Task to carry out:
Copy the data below word for word, from the line containing "Плечевые бандажи эластичные" through the line containing "電話にてご予約ください。", including both of those lines. Omit the pictures from your answer.

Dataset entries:
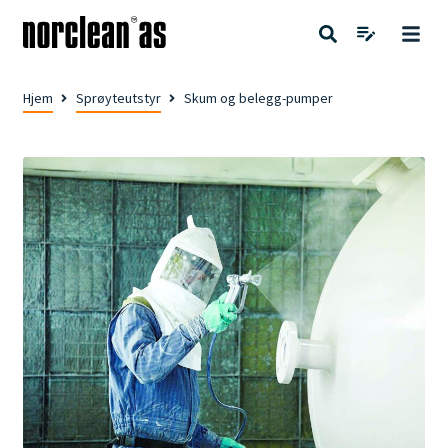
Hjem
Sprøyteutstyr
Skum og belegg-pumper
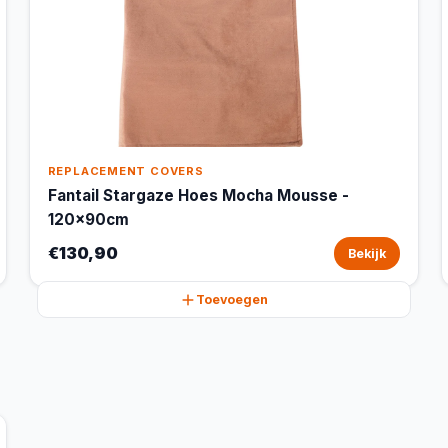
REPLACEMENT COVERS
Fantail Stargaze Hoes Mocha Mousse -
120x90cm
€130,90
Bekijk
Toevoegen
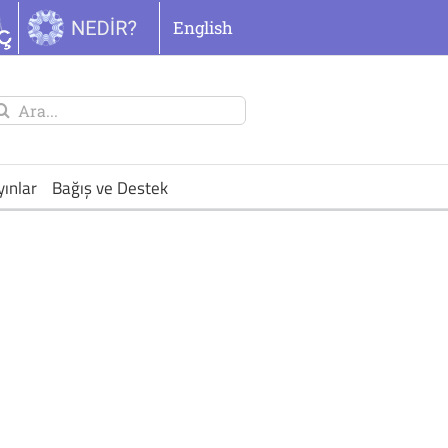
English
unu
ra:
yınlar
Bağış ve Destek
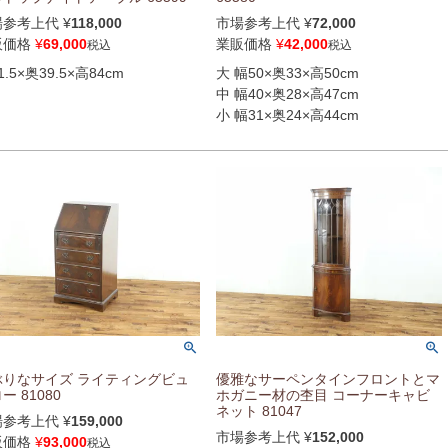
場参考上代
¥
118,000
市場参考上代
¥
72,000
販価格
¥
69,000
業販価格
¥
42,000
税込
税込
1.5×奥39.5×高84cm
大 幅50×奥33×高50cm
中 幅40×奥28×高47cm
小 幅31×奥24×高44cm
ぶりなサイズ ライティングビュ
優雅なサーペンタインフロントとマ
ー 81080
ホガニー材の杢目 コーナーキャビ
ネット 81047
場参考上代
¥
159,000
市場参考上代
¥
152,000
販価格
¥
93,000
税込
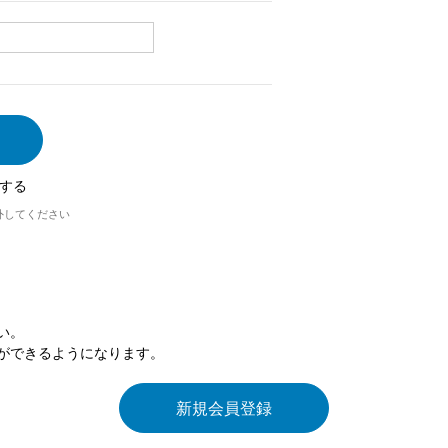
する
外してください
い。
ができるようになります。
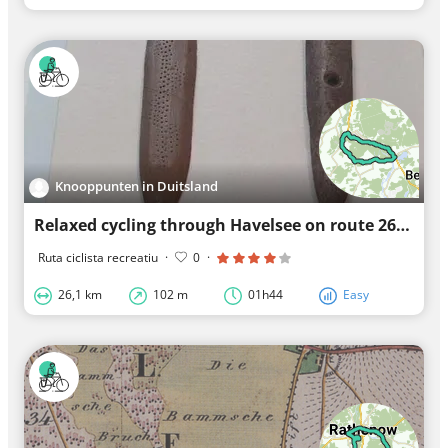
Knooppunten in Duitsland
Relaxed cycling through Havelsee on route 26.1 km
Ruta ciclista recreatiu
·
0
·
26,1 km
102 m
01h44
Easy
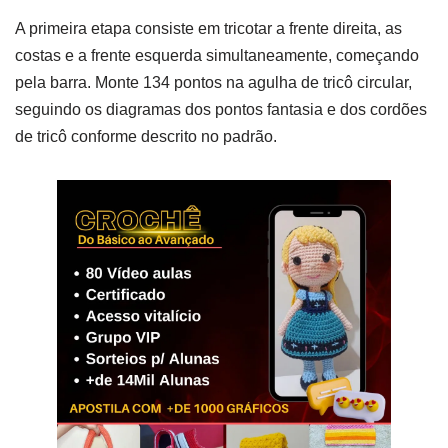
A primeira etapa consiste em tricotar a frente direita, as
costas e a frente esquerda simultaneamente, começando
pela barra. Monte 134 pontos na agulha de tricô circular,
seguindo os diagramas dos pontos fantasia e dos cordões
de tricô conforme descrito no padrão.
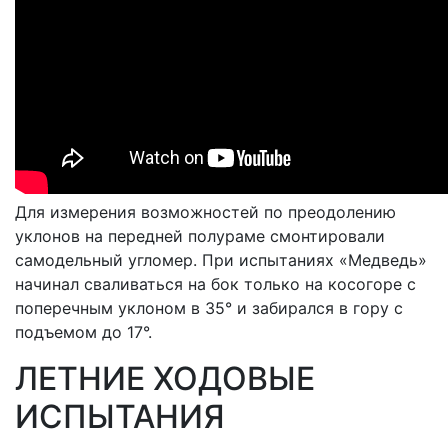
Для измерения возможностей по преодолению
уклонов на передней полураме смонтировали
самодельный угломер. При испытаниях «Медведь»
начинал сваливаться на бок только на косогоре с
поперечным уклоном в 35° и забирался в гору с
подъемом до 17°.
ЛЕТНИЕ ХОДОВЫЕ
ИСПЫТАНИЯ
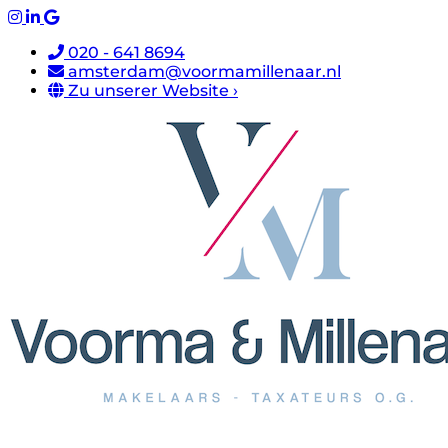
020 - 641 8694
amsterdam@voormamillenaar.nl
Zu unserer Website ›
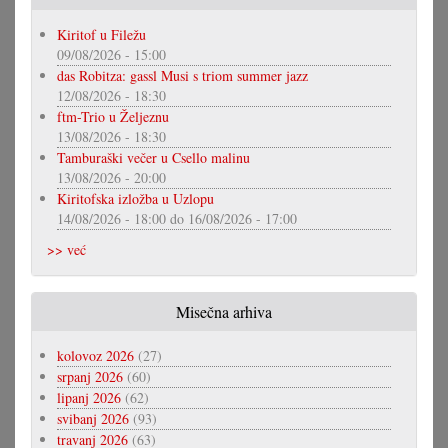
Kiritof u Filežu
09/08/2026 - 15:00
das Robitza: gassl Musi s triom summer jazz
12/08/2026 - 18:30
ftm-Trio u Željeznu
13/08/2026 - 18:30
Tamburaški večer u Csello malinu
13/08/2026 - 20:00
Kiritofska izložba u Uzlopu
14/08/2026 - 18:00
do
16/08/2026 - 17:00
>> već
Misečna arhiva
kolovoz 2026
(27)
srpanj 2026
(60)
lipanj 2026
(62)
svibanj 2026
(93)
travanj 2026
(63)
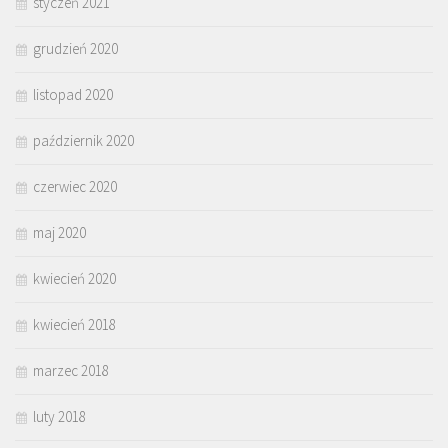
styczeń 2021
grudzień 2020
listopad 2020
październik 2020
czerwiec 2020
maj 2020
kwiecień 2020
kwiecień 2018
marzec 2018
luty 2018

* * *

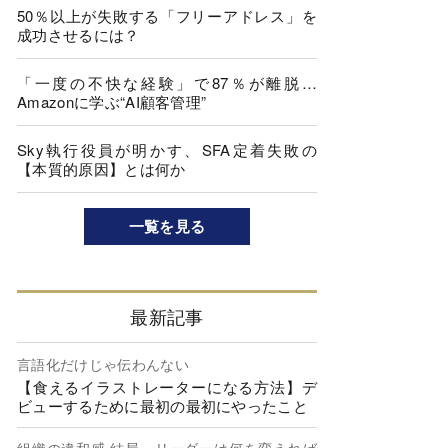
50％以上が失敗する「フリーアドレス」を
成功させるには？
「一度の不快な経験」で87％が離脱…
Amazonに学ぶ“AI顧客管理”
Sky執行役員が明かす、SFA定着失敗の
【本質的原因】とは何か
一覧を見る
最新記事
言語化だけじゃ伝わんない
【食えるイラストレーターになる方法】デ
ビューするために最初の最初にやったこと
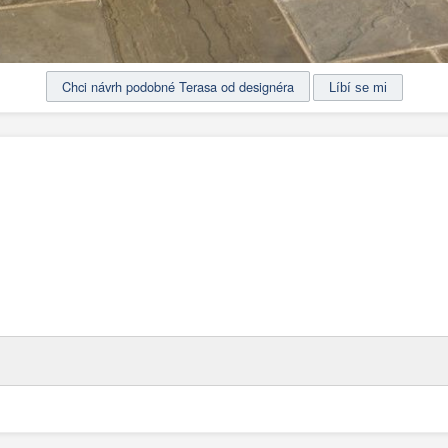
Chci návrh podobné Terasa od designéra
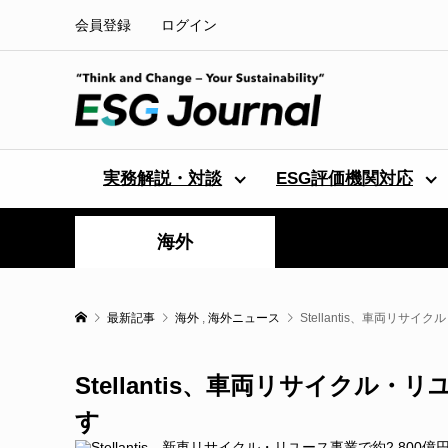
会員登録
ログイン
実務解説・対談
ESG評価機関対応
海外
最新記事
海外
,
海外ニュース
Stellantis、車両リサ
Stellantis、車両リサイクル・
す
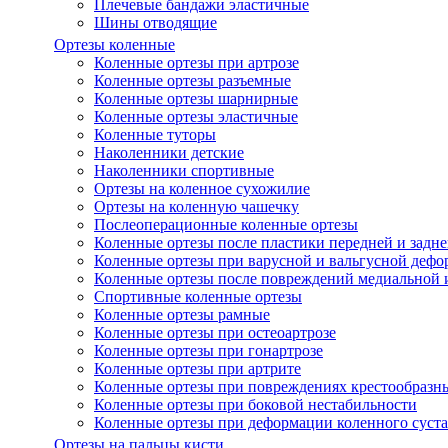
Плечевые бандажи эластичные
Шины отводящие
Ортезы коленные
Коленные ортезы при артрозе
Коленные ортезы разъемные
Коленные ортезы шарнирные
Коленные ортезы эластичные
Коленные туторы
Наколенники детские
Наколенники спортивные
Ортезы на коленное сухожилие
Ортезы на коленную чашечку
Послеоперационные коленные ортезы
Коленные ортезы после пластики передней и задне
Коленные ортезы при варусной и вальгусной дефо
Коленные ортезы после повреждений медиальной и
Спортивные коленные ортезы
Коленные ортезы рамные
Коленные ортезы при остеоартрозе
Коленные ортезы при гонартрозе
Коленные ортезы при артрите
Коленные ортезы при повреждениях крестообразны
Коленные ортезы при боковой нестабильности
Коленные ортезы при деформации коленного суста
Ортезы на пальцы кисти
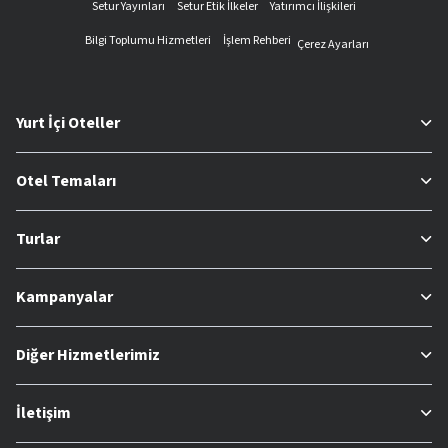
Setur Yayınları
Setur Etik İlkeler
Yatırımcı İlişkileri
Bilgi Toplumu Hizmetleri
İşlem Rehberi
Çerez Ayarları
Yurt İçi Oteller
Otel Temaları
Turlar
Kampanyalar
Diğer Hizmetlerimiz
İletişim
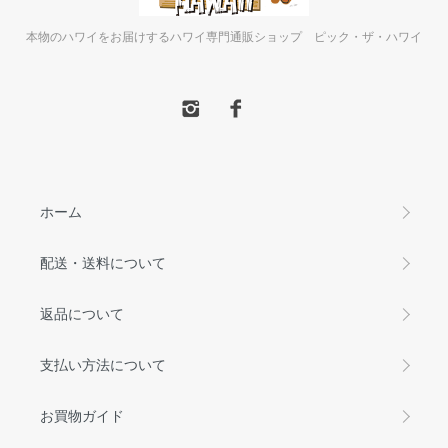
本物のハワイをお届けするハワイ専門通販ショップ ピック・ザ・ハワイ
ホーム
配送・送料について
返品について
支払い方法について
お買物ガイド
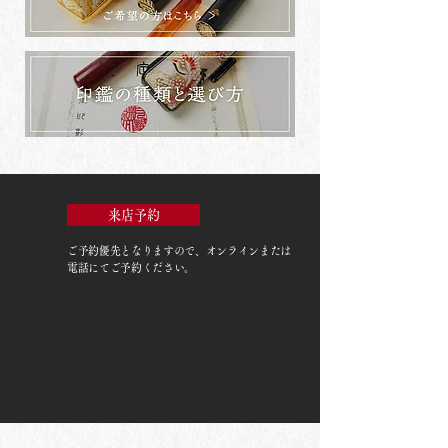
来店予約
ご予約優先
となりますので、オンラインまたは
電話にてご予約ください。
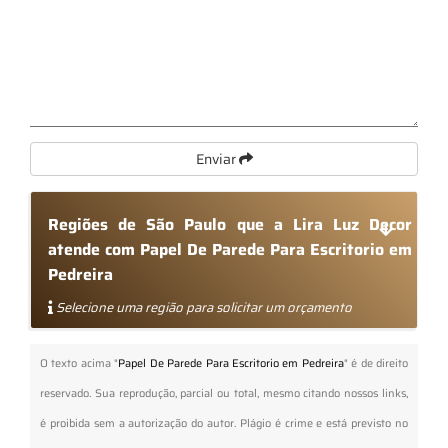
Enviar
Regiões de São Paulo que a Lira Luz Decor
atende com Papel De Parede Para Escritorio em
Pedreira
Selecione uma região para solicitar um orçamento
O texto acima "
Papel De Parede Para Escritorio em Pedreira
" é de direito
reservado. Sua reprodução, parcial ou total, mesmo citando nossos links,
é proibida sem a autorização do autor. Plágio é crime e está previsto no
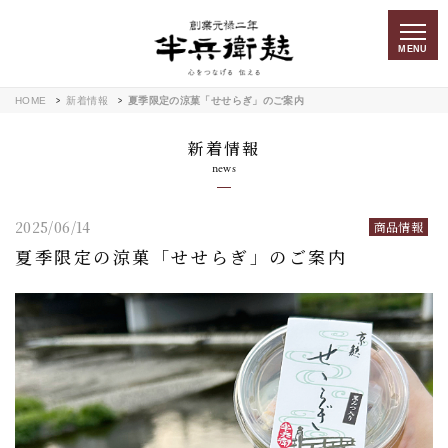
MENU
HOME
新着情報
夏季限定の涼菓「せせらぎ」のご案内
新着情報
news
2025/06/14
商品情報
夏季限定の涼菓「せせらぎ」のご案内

Exercise result:
Плечевые бандажи эластичные
Шины отводящие
Ортезы коленные
Коленные ортезы при артрозе
Коленные ортезы разъемные
Коленные ортезы шарнирные
Коленные ортезы эластичные
Коленные туторы
Наколенники детские
Наколенники спортивные
Ортезы на коленное сухожилие
Ортезы на коленную чашечку
Послеоперационные коленные ортезы
Коленные ортезы после пластики передней и задне
Коленные ортезы при варусной и вальгусной дефо
Коленные ортезы после повреждений медиальной и
Спортивные коленные ортезы
Коленные ортезы рамные
Коленные ортезы при остеоартрозе
Коленные ортезы при гонартрозе
Коленные ортезы при артрите
Коленные ортезы при повреждениях крестообразны
Коленные ортезы при боковой нестабильности
Коленные ортезы при деформации коленного суста
Ортезы на пальцы кисти
Setur Yayınları
Setur Etik İlkeler
Yatırımcı İlişkileri
Bilgi Toplumu Hizmetleri
İşlem Rehberi
Çerez Ayarları
Yurt İçi Oteller
Otel Temaları
Turlar
Kampanyalar
Diğer Hizmetlerimiz
İletişim
本物のハワイをお届けするハワイ専門通販ショップ ピック・ザ・ハワイ
ホーム
配送・送料について
返品について
支払い方法について
お買物ガイド
来店予約
ご予約優先
となりますので、オンラインまたは
電話にてご予約ください。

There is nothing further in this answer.